Nel suo libro ”Luigi Cherubini, sein Leben und seine Werke”, Richard H. Hohenemser osserva a proposito di Eliza: “E’ di una bellezza terrificante”.
E Ludwig Schemann, altro autorevole autore di una biografia sul compositore, sostiene che chi non conosce Eliza non conosce Cherubini e aggiunge che essa esprime per la prima volta in musica la pienezza dello stato d’animo romantico, così da potersi ritenere la più giusta madrina della grande opera romantica tedesca.
Secondo Giulio Confalonieri, autore della biografia “Prigionia di un artista, Il romanzo di Luigi Cherubini”, dalla quale vengono prese molte delle informazioni qui riportate, “questo mirabile lavoro ha un’intimità personale, un piacere di raccontarsi e un desiderio così commovente di fissare in ricordi musicali le impressioni dirette dell’artista, quali non s’erano ancora visti sulle scene liriche di qualsiasi nazione”.
Il 3 agosto del 1795 l’Istituto nazionale di Musica viene innalzato al grado di Conservatorio, con l’intenzione che tutti i francesi vengano messi in condizione di accedervi, essendo una vera istituzione statale con un suo bilancio indipendente.
Il nuovo organismo inizia la sua vita ufficiale il 25 ottobre dello stesso anno, in un edificio piuttosto modesto di rue Saint Joséph.
Sarrette, di cui abbiamo parlato più sopra è direttore; al suo fianco come ispettori: Grétry, Lesueur, Gossec, Méhul e Cherubini.
Sarrette
Grétry
Lesueur
Gossec
Méhul
Gli ultimi tre hanno anche il compito di insegnare il contrappunto e la fuga.
Compone “Médée, opera in tre atti, che va in scena al Teatro Feydeau il 13 marzo del 1797 .
La musica di “Medea” viene dichiarata “large, expressive, majestueuse et terrible”.
E’ del 1797 il primo incontro con Bonaparte.

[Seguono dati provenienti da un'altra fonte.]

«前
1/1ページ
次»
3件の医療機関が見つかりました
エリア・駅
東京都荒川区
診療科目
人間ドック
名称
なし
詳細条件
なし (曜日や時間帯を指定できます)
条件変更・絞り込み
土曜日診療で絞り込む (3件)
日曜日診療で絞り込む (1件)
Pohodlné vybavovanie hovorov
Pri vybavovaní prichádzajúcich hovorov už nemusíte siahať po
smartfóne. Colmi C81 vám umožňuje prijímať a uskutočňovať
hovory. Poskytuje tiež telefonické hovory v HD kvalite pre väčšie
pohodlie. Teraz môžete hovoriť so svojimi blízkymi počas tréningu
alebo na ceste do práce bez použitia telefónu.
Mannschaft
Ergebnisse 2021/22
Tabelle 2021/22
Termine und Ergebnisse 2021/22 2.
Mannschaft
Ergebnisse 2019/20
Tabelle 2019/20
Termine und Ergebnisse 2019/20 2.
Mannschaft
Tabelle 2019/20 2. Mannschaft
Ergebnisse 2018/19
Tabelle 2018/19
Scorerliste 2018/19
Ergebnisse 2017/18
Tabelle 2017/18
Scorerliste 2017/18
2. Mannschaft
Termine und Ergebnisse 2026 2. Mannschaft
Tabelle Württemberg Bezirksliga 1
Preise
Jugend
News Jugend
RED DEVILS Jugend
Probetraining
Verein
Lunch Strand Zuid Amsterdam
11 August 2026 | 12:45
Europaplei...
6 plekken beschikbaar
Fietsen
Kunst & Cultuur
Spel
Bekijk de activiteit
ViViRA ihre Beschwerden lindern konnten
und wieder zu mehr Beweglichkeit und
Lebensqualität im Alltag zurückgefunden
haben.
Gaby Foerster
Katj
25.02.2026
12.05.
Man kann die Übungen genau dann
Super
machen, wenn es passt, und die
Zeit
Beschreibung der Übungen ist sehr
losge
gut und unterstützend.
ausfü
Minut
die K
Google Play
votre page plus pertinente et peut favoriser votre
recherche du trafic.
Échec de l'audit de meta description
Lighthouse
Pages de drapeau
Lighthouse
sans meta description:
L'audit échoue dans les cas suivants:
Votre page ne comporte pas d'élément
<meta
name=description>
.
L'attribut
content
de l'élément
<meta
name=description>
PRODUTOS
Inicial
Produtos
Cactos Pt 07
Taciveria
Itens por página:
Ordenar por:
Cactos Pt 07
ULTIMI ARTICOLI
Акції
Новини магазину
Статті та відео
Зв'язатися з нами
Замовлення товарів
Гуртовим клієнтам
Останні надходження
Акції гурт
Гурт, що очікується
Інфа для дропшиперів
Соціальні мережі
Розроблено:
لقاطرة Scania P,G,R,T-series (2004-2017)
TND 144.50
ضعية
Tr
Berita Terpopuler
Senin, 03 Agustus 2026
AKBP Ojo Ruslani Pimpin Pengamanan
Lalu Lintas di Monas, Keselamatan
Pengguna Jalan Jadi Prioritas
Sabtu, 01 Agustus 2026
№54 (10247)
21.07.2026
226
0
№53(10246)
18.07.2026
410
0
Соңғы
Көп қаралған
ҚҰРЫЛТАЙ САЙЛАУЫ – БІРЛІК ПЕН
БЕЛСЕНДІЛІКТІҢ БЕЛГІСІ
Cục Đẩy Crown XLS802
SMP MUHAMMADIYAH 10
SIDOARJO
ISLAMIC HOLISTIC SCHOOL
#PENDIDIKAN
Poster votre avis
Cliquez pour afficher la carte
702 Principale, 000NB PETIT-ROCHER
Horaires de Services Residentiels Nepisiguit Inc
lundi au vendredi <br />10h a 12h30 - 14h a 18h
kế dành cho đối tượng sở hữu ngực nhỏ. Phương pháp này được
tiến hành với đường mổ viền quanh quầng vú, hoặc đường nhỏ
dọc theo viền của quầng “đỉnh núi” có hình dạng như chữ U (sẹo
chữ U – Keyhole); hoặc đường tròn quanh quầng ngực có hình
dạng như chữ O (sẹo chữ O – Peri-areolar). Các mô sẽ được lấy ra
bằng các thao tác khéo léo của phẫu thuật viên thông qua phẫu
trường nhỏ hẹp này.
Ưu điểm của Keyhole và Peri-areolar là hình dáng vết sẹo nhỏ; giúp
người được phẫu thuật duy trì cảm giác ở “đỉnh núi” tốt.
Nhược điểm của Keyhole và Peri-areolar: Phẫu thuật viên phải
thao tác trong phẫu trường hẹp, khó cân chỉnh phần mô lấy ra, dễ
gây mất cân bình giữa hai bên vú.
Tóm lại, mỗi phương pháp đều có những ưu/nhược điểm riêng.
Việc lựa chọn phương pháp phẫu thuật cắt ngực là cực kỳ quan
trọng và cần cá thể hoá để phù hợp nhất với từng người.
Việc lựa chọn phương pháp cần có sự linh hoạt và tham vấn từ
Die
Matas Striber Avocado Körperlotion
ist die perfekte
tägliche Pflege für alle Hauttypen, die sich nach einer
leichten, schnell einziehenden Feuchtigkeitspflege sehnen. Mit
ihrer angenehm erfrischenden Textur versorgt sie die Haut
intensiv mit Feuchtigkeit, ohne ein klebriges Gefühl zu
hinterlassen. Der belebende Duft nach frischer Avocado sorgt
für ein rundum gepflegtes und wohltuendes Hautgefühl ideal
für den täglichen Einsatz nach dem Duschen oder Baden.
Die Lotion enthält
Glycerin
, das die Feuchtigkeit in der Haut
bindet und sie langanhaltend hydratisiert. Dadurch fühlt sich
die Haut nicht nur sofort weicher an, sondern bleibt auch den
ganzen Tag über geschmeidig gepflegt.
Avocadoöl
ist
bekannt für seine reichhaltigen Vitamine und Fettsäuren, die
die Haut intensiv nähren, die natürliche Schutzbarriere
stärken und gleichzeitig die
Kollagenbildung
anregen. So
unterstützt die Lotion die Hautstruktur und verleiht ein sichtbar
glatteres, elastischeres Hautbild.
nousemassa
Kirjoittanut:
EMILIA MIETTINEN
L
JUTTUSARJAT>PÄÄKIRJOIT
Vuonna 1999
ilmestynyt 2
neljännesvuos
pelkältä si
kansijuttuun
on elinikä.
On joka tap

Sembra che Napoleone al suo rientro a Parigi dopo aver trascorso parecchi mesi in Italia, abbia l’intenzione di ricondurre in Francia il gusto dell’opera italiana.
Il 28 dicembre di quello stesso anno Sarrette organizza un concerto in onore del Generale, includendo una Marcia espressamente composta da Paisiello e aggiungendo la Marcia Funebre tratta dall’Inno per Hoche di Cherubini.